Le voilà enfin. «Qu’est-ce que tu veux boire?» Le ton est donné. L’homme s’installe et se laisse aller dans un fauteuil. Veston motif pied de poule, pantalon gris et pull en cachemire de la même nuance, CC a visiblement adopté le modèle chic–décontracté. Au fait, pourquoi tu tutoies tout le monde, Christian? «D’aussi longtemps que je m’en souvienne, je tutoie les gens. C’est dans ma nature.» On tente une piste, histoire de creuser un peu. «C’est parce que tu as séjourné aux Etats-Unis?» «C’est ici l’Amérique!», rigole le Valaisan, fier desa réplique. Il précise. «Si tu fais des séances où les gens veulent se cacher derrière un masque, c’est clair que tu peux utiliser le ‹vous›. Mais quand tu veux faire quelque chose avec plus de profondeur et de naturel, le ‹tu› permet de gagner beaucoup de temps.» Voilà qui est dit. Parlons du sujet qui nous intéresse: les voitures. «Je ne suis pas un collectionneur. Pour moi c’est un truc utile pour aller partout quand je veux.» Tiens, nous aurions donc un point commun? L’homme d’affaires s’empresse depréciser: «Mais il faut qu’elles soient belles et puissantes». Oui, évidemment…
Ceux qui connaissent le Valaisan le savent: Christian Constantin est un «ferrariste», parce que «c’est l’Italie» et qu’il a toujours aimé l’Italie. Sa première Ferrari? Une Testarossa acquise alors qu’il avait 23 ans, en 1980. Depuis, il est resté fidèle à cette marque et en a acheté une petite trentaine. «Le nouveau modèle en Suisse est toujours pour moi. Je change chaque année ou tous les deux ans, en fonction de ce qui sort. Les anciennes, je les revends.» Pour la couleur, le Valaisan laisse carte blanche à son fournisseur, «en fonction de ce qu’il trouve sympa sur le moment.» Une Urus commandée… en 2012 Son garage abrite toujours deux voitures. «Avant, les Ferrari n’étaient pas des voitures pour la neige. J’ai toujours eu un véhicule pour l’hiver.
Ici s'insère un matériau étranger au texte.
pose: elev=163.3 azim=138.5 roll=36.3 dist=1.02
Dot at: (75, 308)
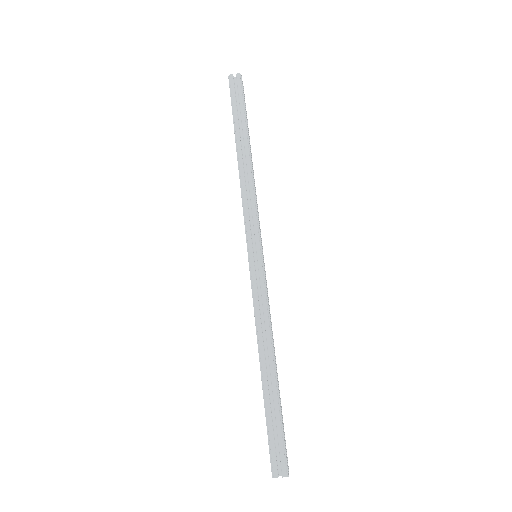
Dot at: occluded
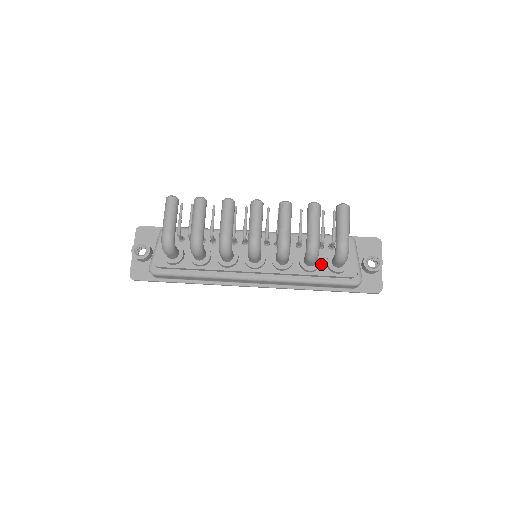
Une fois,au milieu des années 80, j’ai acheté une Porsche 911 Turbo 3,3 L. Je l’ai prise parce qu’elle était révolutionnaire. » Actuellement sa seconde voiture est une Lamborghini, commandée en 2012 et livrée en… 2018. «Ils ont mis pas mal d’années à développer l’Urus… C’est un 4×4. La Ferrari aussi.» Au fait, quelle automobile cet amoureux de Ferrari, Lamborghini et Porsche ne conduirait-il jamais de la vie? Le genre «modeste voiture de- Monsieur et Madame tout le monde», peut-être? «Je ne me mettrais jamais au volant de trucs qui vont à mille à l’heure sur le Grand Lac Salé, aux Etats-Unis. A mes yeux, les qualités d’une voiture sont la sécurité, la fiabilité, la facilité et la puissance.» Et toc! Encore un cliché qui prend l’eau.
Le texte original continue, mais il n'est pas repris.